The Czech and the Slovak Parliaments after the Lisbon Treaty
Foreword
The publication you are about to open is an output of a project called New role of the national parliaments in the EU decision-making processes: previous experience and new challenges pursuant to the Lisbon Treaty, undertaken by EUROPEUM Institute for European Policy together with the Institute of Public Affairs in Warsaw and Stiftung Wissenschaft und Politik in Berlin with the financial support of Heinrich Böll Foundation.
The aim of the project was to map the standing practice of dealing with the EU agenda in four parliaments of EU member states: the Czech Republic, Slovakia, Poland and Germany, and to analyse to what extent the legislative bodies of these countries are prepared for the changes in their position brought about by the Lisbon Treaty.

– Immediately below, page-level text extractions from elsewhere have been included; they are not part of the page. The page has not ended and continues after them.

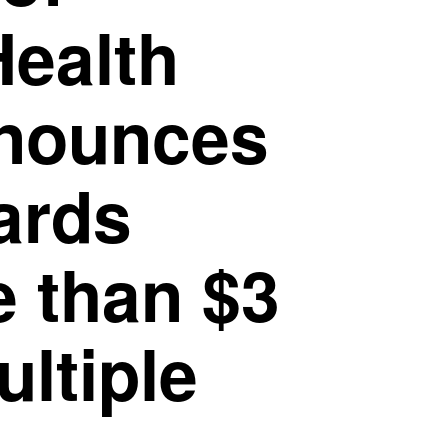
Health
nnounces
ards
e than $3
ultiple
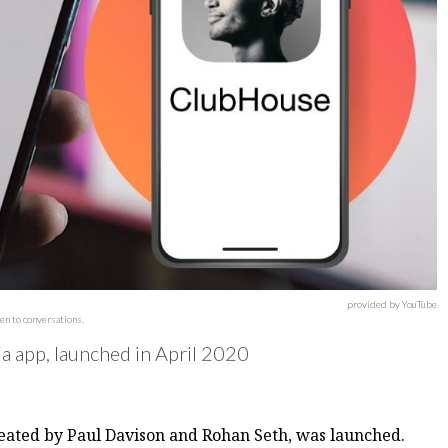
provided by YouTube
en to conversations.
ia app, launched in April 2020
reated by Paul Davison and Rohan Seth, was launched.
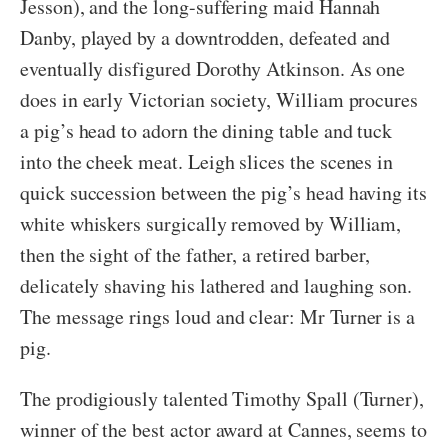
Jesson), and the long-suffering maid Hannah
Danby, played by a downtrodden, defeated and
eventually disfigured Dorothy Atkinson. As one
does in early Victorian society, William procures
a pig’s head to adorn the dining table and tuck
into the cheek meat. Leigh slices the scenes in
quick succession between the pig’s head having its
white whiskers surgically removed by William,
then the sight of the father, a retired barber,
delicately shaving his lathered and laughing son.
The message rings loud and clear: Mr Turner is a
pig.
The prodigiously talented Timothy Spall (Turner),
winner of the best actor award at Cannes, seems to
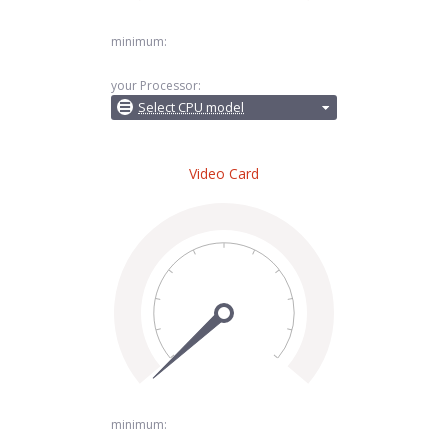
minimum:
your Processor:
Select CPU model
Video Card
minimum:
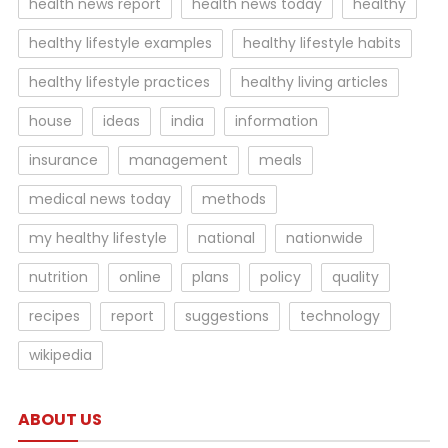
health news report
health news today
healthy
healthy lifestyle examples
healthy lifestyle habits
healthy lifestyle practices
healthy living articles
house
ideas
india
information
insurance
management
meals
medical news today
methods
my healthy lifestyle
national
nationwide
nutrition
online
plans
policy
quality
recipes
report
suggestions
technology
wikipedia
ABOUT US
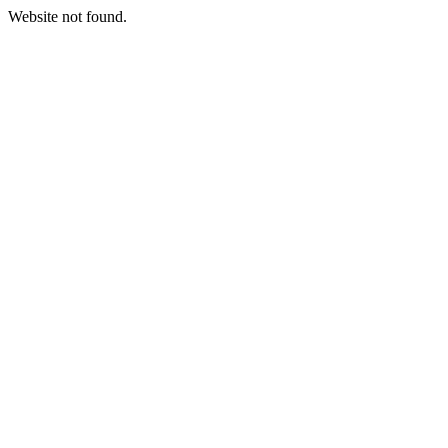
Website not found.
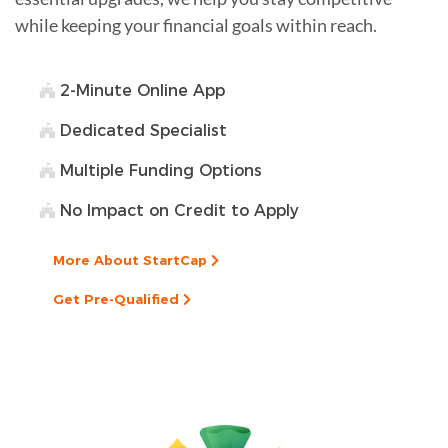
while keeping your financial goals within reach.
2-Minute Online App
Dedicated Specialist
Multiple Funding Options
No Impact on Credit to Apply
More About StartCap
Get Pre-Qualified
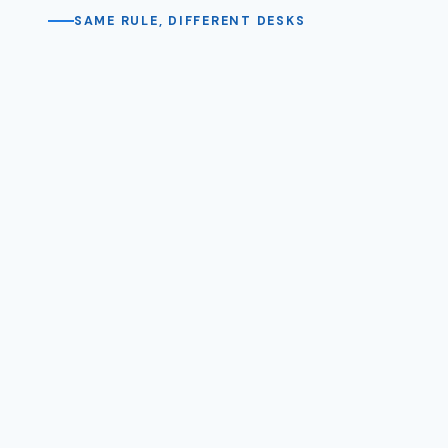
SAME RULE, DIFFERENT DESKS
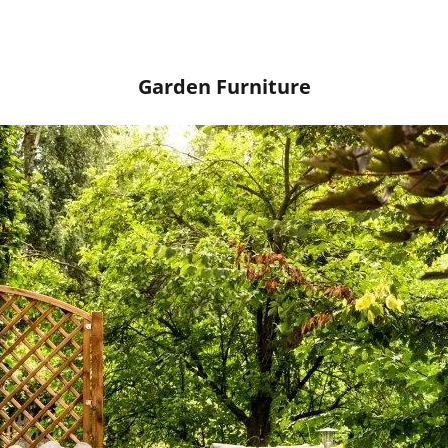
Garden Furniture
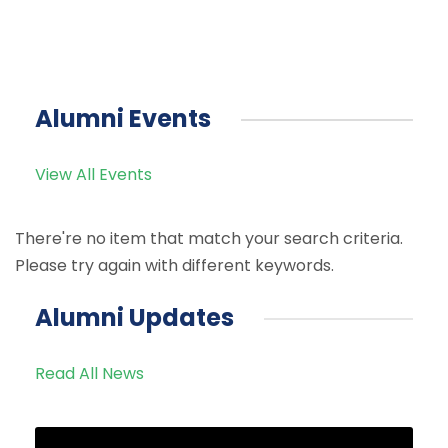
Alumni Events
View All Events
There're no item that match your search criteria.
Please try again with different keywords.
Alumni Updates
Read All News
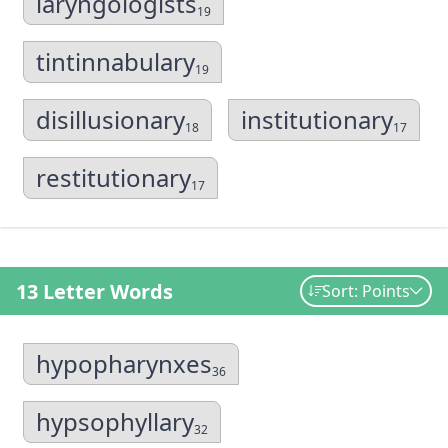
laryngologists
19
tintinnabulary
19
disillusionary
institutionary
18
17
restitutionary
17
13 Letter Words
Sort: Points
hypopharynxes
36
hypsophyllary
32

The role of national parliaments is enhanced by the last treaty amendment especially by the introduction of the preliminary control of the subsidiarity principle, enabling to a group of parliamentary chambers in the EU to push the European Commission to reconsider its legislative proposals, and opening a possibility of direct access to the Court of Justice of the EU by initiating the annulment procedure. At the same time, however, the Lisbon Treaty introduces a possibility of using a simplified procedure of the founding treaties revision by using the so-called dynamic clauses, which have a potential of limiting the national parliaments’ say in this process. Thus part of the project was the examination of how far the parliaments of the respective countries have prepared themselves for these specific changes.
This publication contains papers analysing the situation in two countries under examination – the Czech Republic and Slovakia, which were elaborated by EUROPEUM Institute for European Policy. We believe that these two papers will provide for a very interesting comparison from the point of view of different practice of both parliaments, arising from the different characteristics of monocameral Slovak parliament as opposed to its bicameral Czech counterpart.Both studies also serve as an input into a more extensive comparative study which will be published by the Centre for European Policy Studies in Brussels in 2011.